Clearly, the Government were at fault in their response to that report. It was understandable that they did not fancy the establishment of the principle that people could seek compensation from a regulator. That is not an unsound concern on the part of a Government, who might not want to be subjected to all sorts of court actions—for example, when somebody decides that the police have failed to prevent burglaries in their area and seeks to bring a case against them. The financial services industry is keen always to blame regulators, as it has done in a big way.
Things changed at the time of the credit crunch. All questions about protecting the taxpayer fell away. All the old restraints fell away. The banking and savings industry, run by people of infinite greed and stupidity, was so hopeless that it was decided on both sides of the House that not only the people who had put their savings in them, but the institutions themselves, were entitled to be bailed out. From that moment on, I was convinced that had the Equitable Life issue arisen in 2007, 2008 or 2009, there would have been no doubt: we would all have agreed that the people who had lost their money should be properly compensated, and by the taxpayer. That is what we now have to do if we are to give people a sense of security in their pensions and savings.

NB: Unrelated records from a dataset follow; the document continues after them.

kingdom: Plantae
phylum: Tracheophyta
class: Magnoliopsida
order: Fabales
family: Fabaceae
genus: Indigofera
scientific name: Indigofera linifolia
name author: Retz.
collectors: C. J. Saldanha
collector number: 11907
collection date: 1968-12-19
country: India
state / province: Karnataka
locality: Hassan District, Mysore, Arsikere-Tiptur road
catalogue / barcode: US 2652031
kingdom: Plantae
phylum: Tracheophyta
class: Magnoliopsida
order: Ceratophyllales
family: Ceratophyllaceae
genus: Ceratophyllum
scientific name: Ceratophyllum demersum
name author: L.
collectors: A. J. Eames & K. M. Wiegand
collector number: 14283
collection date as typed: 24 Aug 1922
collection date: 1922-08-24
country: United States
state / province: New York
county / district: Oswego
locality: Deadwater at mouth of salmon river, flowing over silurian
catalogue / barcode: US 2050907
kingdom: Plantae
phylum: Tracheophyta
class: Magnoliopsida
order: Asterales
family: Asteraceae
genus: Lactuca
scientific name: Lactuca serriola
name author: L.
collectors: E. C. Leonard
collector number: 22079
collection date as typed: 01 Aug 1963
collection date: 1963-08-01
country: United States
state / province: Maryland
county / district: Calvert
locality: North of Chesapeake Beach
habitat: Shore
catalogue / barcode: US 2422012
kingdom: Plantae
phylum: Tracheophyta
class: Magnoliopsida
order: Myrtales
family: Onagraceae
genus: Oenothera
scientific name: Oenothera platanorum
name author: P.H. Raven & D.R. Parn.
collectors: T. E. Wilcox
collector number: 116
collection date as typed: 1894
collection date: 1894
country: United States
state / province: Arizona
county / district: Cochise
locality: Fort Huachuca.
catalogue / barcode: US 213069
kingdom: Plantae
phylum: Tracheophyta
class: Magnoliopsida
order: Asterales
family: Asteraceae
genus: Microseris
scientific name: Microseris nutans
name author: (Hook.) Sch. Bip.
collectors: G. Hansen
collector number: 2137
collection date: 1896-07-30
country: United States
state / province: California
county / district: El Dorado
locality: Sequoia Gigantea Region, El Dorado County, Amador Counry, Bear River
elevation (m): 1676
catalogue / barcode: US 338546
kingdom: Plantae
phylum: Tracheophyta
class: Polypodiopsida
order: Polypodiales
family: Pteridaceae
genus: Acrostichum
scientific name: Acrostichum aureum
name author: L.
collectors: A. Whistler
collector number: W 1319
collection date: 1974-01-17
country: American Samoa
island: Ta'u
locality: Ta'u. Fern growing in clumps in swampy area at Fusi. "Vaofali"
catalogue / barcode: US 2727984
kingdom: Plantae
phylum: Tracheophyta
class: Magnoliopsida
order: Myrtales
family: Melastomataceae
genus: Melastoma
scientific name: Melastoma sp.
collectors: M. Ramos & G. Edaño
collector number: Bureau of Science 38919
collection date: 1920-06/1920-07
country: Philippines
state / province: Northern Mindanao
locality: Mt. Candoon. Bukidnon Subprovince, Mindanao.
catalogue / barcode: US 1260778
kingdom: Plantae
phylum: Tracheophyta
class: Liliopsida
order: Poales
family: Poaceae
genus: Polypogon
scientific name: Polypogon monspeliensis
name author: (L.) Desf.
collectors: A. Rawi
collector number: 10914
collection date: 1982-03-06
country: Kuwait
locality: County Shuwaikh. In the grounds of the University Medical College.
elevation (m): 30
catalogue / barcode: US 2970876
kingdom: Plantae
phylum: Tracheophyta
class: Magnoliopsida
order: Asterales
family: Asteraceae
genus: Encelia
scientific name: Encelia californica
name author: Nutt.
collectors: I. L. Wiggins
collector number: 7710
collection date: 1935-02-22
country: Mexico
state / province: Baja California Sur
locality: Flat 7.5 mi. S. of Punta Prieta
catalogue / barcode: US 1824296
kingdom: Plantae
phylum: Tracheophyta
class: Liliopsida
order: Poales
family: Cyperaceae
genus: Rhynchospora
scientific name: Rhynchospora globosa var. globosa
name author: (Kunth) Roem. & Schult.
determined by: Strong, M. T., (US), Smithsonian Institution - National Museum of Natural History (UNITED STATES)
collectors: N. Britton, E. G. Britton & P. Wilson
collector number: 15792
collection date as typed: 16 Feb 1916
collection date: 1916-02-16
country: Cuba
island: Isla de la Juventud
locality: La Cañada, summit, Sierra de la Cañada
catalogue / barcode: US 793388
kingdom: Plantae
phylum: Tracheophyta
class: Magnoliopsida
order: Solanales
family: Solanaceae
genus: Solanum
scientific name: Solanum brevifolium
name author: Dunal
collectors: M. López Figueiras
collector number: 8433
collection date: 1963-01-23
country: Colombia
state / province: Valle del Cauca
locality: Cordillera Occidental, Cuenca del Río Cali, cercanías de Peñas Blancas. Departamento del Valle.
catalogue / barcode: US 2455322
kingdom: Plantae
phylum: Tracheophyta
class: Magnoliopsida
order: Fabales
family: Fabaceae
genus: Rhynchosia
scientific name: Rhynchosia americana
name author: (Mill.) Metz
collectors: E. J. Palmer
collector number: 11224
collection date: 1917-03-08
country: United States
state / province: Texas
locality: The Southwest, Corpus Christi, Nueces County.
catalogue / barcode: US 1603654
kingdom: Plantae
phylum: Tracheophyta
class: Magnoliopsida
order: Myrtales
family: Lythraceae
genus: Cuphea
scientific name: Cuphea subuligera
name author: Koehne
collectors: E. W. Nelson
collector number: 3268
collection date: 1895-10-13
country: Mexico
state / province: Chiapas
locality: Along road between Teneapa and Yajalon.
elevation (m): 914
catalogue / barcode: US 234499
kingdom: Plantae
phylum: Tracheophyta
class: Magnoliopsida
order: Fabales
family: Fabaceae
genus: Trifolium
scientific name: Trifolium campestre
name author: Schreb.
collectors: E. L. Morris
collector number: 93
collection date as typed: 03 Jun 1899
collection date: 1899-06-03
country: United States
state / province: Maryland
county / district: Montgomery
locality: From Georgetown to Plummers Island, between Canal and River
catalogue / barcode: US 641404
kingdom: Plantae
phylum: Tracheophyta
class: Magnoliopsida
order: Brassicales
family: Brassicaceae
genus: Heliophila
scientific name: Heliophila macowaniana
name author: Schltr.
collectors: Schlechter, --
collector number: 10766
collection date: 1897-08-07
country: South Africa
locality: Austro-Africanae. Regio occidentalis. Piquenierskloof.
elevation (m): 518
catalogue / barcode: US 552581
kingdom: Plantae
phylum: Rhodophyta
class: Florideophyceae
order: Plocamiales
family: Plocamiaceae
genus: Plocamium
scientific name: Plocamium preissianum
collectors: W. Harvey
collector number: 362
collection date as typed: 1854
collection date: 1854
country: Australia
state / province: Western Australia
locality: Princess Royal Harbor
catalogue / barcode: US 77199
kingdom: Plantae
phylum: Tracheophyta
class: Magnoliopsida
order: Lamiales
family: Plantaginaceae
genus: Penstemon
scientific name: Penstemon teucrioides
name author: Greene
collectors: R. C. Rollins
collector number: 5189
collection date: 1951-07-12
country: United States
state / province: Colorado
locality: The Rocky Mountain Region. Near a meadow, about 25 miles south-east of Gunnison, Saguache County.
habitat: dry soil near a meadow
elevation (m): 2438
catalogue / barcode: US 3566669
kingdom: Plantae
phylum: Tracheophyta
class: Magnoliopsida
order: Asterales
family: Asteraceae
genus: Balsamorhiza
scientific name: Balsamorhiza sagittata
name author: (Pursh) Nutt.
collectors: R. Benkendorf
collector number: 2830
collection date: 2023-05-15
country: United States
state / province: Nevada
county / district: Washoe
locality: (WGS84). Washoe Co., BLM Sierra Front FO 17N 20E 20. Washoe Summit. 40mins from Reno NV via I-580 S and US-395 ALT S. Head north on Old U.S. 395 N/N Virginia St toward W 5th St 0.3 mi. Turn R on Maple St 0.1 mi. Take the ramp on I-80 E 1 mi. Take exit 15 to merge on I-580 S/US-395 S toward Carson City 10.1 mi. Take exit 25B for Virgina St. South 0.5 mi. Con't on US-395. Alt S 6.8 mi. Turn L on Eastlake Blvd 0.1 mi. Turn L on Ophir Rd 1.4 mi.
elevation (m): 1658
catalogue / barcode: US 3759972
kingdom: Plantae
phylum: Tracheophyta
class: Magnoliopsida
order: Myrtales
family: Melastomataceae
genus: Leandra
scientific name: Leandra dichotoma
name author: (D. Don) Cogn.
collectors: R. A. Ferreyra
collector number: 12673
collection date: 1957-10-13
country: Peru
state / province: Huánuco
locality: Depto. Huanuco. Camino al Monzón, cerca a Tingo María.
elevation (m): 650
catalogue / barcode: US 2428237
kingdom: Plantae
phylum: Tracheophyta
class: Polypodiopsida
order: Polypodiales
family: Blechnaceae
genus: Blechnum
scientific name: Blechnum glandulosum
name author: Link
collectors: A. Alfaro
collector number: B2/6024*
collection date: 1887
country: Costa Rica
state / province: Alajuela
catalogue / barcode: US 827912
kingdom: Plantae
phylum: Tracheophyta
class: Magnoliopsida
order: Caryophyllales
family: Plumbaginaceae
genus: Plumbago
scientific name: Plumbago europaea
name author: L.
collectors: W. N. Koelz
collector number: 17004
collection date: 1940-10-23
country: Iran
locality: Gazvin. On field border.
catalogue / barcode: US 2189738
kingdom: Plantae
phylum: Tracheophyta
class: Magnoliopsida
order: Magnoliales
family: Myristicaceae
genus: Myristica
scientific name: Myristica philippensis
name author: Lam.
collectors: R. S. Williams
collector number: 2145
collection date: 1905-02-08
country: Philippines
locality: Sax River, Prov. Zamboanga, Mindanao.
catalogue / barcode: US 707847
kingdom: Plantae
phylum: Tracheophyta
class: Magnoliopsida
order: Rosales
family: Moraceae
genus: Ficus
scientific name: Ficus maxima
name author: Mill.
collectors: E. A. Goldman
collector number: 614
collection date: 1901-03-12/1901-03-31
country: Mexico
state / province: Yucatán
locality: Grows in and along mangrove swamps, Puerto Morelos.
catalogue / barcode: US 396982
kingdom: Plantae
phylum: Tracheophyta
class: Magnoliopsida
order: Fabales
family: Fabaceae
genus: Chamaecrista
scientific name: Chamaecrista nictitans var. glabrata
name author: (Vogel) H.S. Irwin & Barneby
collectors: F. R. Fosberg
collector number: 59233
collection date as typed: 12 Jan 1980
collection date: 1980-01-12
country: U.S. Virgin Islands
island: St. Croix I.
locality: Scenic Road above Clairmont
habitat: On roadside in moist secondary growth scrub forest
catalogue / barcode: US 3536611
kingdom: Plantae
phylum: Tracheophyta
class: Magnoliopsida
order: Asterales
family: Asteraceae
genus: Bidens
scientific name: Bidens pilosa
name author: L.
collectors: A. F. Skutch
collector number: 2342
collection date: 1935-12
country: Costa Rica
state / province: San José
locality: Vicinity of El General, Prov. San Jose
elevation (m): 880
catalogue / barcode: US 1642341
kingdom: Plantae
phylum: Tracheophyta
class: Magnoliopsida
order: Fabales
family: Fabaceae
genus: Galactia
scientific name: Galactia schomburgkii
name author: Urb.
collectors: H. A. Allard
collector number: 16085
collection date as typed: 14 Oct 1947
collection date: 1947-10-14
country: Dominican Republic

Will the right hon. Gentleman give way?
No, I do not want to. We must get on.
As my right hon. Friend the Member for East Ham (Stephen Timms) said, the Conservatives and Liberal Democrats attacked the Labour Government—as far as I was concerned, quite rightly—and said in opposition that they strongly supported the ombudsman’s recommendations. I do not recall my opponents at the last election getting up and saying, “Well, there were a few caveats in the ombudsman’s report,” and I doubt whether that crossed Tory or Lib Dem lips anywhere else in the country.
Before, during and after the general election, the two parties that now form the Government thrice promised that the ombudsman’s report would be implemented, and they had better get on with it. However, their form of getting on with it is to establish yet another commission. That may work swiftly; I do not know. I have a question which I hope the Minister will answer. If the commission comes up with a scheme that EMAG does not like, will he send it back to the commission and insist that it comes up with a scheme acceptable to EMAG? I am happy to give way to him if he would like to contribute to the debate.
Once everyone has been paid, the situation is still not sorted out. We need to look closely at better regulation of those who are taking in people’s savings. We need to look at the regulatory system to see whether that can be strengthened in various ways. Finally, as I suggested, we need to change the law so that in circumstances like those that originally arose in Equitable Life, the courts can adjudicate between two innocent parties, not help one lot and hammer the other.